<i>Copyright (c) Microsoft Corporation. All rights reserved.</i>

<i>Licensed under the MIT License.</i>

# Local AutoML Model with ACI Deployment for Predicting Sentence Similarity

This notebook demonstrates how to use Azure AutoML locally to automate machine learning model selection and tuning and how to use Azure Container Instance (ACI) for deployment. We utilize the STS Benchmark dataset to predict sentence similarity and utilize AutoML's text preprocessing features.

## Table of Contents
1. [Introduction](#1.-Introduction)  
    * 1.1 [What is Azure AutoML?](#1.1-What-is-Azure-AutoML?)  
    * 1.2 [Modeling Problem](#1.2-Modeling-Problem)  
    
    
2. [Data Preparation](#2.-Data-Preparation)  

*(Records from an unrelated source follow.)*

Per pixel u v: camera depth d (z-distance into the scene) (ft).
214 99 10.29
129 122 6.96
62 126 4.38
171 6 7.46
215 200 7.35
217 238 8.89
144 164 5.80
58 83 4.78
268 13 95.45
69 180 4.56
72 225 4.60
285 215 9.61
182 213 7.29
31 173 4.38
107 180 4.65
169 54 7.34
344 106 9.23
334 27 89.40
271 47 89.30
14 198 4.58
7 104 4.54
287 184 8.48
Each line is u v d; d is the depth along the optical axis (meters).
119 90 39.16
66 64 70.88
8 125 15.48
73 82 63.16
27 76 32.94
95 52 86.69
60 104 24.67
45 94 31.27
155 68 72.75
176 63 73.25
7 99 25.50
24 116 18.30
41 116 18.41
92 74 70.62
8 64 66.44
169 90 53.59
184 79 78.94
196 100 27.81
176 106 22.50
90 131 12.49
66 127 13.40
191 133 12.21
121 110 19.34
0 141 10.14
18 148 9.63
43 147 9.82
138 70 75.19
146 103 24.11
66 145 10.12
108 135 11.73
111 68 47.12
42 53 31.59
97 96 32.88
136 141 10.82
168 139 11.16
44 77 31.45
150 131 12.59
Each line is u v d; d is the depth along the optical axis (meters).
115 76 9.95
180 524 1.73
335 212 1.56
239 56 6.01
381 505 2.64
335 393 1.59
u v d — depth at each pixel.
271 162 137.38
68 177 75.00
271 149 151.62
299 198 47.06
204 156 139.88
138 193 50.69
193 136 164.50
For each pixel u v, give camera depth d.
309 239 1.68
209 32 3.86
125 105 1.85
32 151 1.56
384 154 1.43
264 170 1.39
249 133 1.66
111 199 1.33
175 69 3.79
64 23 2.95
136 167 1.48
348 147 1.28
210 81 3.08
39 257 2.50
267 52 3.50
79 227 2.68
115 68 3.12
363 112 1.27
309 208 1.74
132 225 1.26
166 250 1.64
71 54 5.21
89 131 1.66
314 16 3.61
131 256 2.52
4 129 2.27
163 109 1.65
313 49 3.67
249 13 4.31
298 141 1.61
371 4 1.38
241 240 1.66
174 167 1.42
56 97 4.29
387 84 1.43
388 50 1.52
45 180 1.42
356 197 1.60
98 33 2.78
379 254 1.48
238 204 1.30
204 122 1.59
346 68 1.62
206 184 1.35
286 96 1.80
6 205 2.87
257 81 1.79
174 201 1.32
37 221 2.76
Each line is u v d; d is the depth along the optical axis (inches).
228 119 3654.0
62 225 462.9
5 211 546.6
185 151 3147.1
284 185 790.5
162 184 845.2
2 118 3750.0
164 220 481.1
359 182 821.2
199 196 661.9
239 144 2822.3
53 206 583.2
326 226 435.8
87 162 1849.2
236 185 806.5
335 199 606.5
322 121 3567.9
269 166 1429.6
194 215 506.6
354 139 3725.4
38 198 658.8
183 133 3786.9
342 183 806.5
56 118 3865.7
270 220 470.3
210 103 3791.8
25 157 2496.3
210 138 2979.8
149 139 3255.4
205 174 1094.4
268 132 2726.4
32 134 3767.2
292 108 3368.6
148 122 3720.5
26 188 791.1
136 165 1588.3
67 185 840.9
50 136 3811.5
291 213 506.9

3. [Create AutoML Run](#3.-Create-AutoML-Run)    
    * 3.1 [Link to or create a Workspace](#3.1-Link-to-or-create-a-Workspace)  
    * 3.2 [Create AutoMLConfig object](#3.2-Create-AutoMLConfig-object)
    * 3.3 [Run Experiment](#3.3-Run-Experiment)
    
    
4. [Deploy Sentence Similarity Model](#4.-Deploy-Sentence-Similarity-Model)  
    4.1 [Retrieve the Best Model](#4.1-Retrieve-the-Best-Model)  
    4.2 [Register the Fitted Model for Deployment](#4.2-Register-the-Fitted-Model-for-Deployment)   
    4.3 [Create Scoring Script](#4.3-Create-Scoring-Script)   
    4.4 [Create a YAML File for the Environment](#4.4-Create-a-YAML-File-for-the-Environment)  
    4.5 [Create a Container Image](#4.5-Create-a-Container-Image)    
    4.6 [Deploy the Image as a Web Service to Azure Container Instance](#4.6-Deploy-the-Image-as-a-Web-Service-to-Azure-Container-Instance)  
    4.7 [Test Deployed Model](#4.7-Test-Deployed-Model)  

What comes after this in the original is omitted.